Tanto fazia o
mundo que derramava carros importados e motoristas perfumados à sua porta. Tanto
faziam as horas de tédio de ídolo que passavam dentro de seus olhos, ou as que
ela mesma passava entrando nos olhos apatetados das pessoas. Não importavam
mais. Sempre fora, pelo menos até ali, uma mulher enganchada às engrenagens de
seu sexo. Nunca deixaram de verter olhares agudos e esfomeados pela sua pele,
estivesse, ou não, coberta. Nunca lhe negaram saliva, silvos, grunhidos,
grosserias e galanteios vulgares ou perolados: nunca lhe deixaram de lembrar
ser a mulher mais desejada que já nascera, visitara ou vivera em Brigante. Álcool,
pó, pílulas e sorrisos, valiam-lhe gratuitamente de todas essas drogas, tantas
que dariam para morfinizar uma guerra. Não importavam mais. Não importavam os
comprimentos, os diâmetros nem as cores de todos os quilômetros de caralhos que
se ergueram escravos de seus miados, e que chupara, mastigara, comera e
lambuzara de paraísos. Não importavam mais as maquilagens, os brilhos, as
sombras e os esfumaçados que dariam para afrescar catedrais e que foram lavados
nas lamas das manhãs. Tanto faziam agora. Sua pele de beluga, fruto de besuntes
que calafetariam frotas inteiras, sua carne espartana, construída por
repetições de contrações musculares que, somadas, ergueriam o prédio mais alto
em que jamais entraria, suas unhas, dentes e cabelos que, juntos, foram
responsáveis por mais de mil empregos diretos e indiretos e pela subsequente poluição
de todo o aquífero de um pequeno sertão e pela morte de faunas e floras
aquáticas e costeiras, seus espelhos, seus bricabraques, suas pratas e seus
ouros, sua tecnologia importada de ponta, sua riqueza de afetações copiadas de
revistas italianas, seu encantamento, nada, nada mais restava pagão ou divino
sobre o altar sólido que lhe ergueram nem pavimentava o chão de procissão cega que
lhe deitaram. Não importavam mais os joelhos roídos nem os pés rasgados de seus
romeiros. Sua divindade morrera coberta por algas, lama e lixo no fundo do
açude onde se afogaram três de desespero pela sua indiferença e pelo capricho
felino de sua orgulhosa inconstância feminil.
Nunca mais,
sabia ela, vestiria, com sua presença ubíqua, os homens de meninos amarelos de
mãos cabeludas ou as mulheres de guaiamuns desajeitados de garras odientas. Não
seria mais vista. Não seria mais imaginada. Seria um neurônio morto pelo câncer
da idade no cérebro de Brigante. Mas isso também não lhe importava. Desfar-se-iam
os andores, desimaginar-se-iam as preces, esfumaçar-se-ia a fé — sumiria.

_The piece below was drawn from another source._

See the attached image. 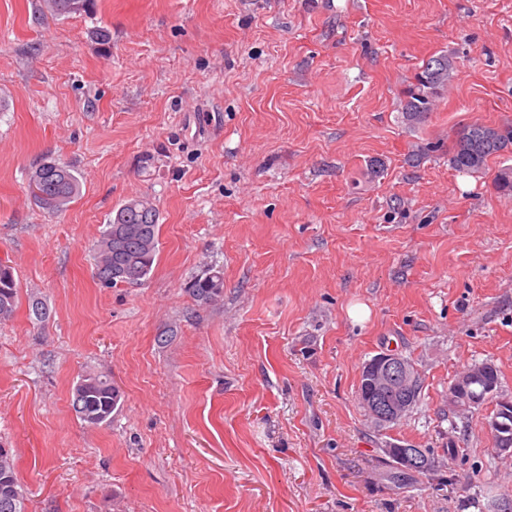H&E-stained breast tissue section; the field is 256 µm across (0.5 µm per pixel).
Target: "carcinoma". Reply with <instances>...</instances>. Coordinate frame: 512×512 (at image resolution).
<instances>
[{"mask_svg": "<svg viewBox=\"0 0 512 512\" xmlns=\"http://www.w3.org/2000/svg\"><path fill=\"white\" fill-rule=\"evenodd\" d=\"M93 0H42L43 13L54 18L87 12ZM457 76L456 57L450 53L424 61L413 80L402 92L403 118L413 124L425 123L436 102L442 98ZM512 152V124L492 128L474 123L461 129L451 147L448 161L459 172L478 173L495 156ZM47 170L39 163L30 176L39 193H31L35 204L49 215H58L82 193L77 172L68 164L52 160ZM159 211L148 196L127 200L116 211L100 235L95 250V270L105 287L118 284L140 285L153 271L159 251ZM133 268V278H112L117 264ZM224 290L221 269L212 267L205 275L190 281L187 291L199 301H212ZM18 300V286L12 267L0 262V322L13 317ZM121 400L119 390L102 375L88 374L77 381L71 406L76 416L89 426H99L112 419ZM0 512H25L24 492L19 483L11 450L0 447Z\"/></svg>", "mask_w": 512, "mask_h": 512, "instance_id": "obj_1", "label": "carcinoma"}]
</instances>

Tampouco isso tudo se lhe dava. Sabia-se mulher até aquele dia. O dia em que,
sob a sua carne, encontrara um oco, mas não a sua carne de deusa, a sua carne
de anja, a sua carne de mulher. Enfiara a mão dentro da carne que lhe suportava
essa outra carne e não encontrara nada. Onde deveria havê-la, nada! Onde deveria
ter sempre estado, nada! Aonde precisou, pela primeira vez, regressar, nada!
Tanto faziam os
lugares, os estrangeiros, os magnatas! Não lhe havia onde se guardar. Sua pele,
seus dentes leitosos, suas unhas de fogo, seus cabelos de éter, seus olhos de
poço, tudo eram joias que lhe disfarçavam essa outra carne, essa casa, essa
caverna macia dentro de si mesma, destinada apenas a si e a mais ninguém, essa confortável
pátria solitária, essa praia de rio oculta, deserta, desconhecida de todos,
senão dela própria. Imaginou-se a princípio enganada, bêbada, distraída.
Depois, pensou ter sido invadida e roubada como uma casa muito grande, durante
a noite, enquanto os cães dormiam entre as plantas de seu labirinto. Finalmente,
sentiu-se oca. Inválida. Morta, morta, sempre estivera assim! Nada lhe faltava
porque nada nunca tivera. Deitou-se. Abriu a caverna à visitação pública. Empestou-se
em camas imundas, degradou-se o quanto podia, depois, mais um pouco.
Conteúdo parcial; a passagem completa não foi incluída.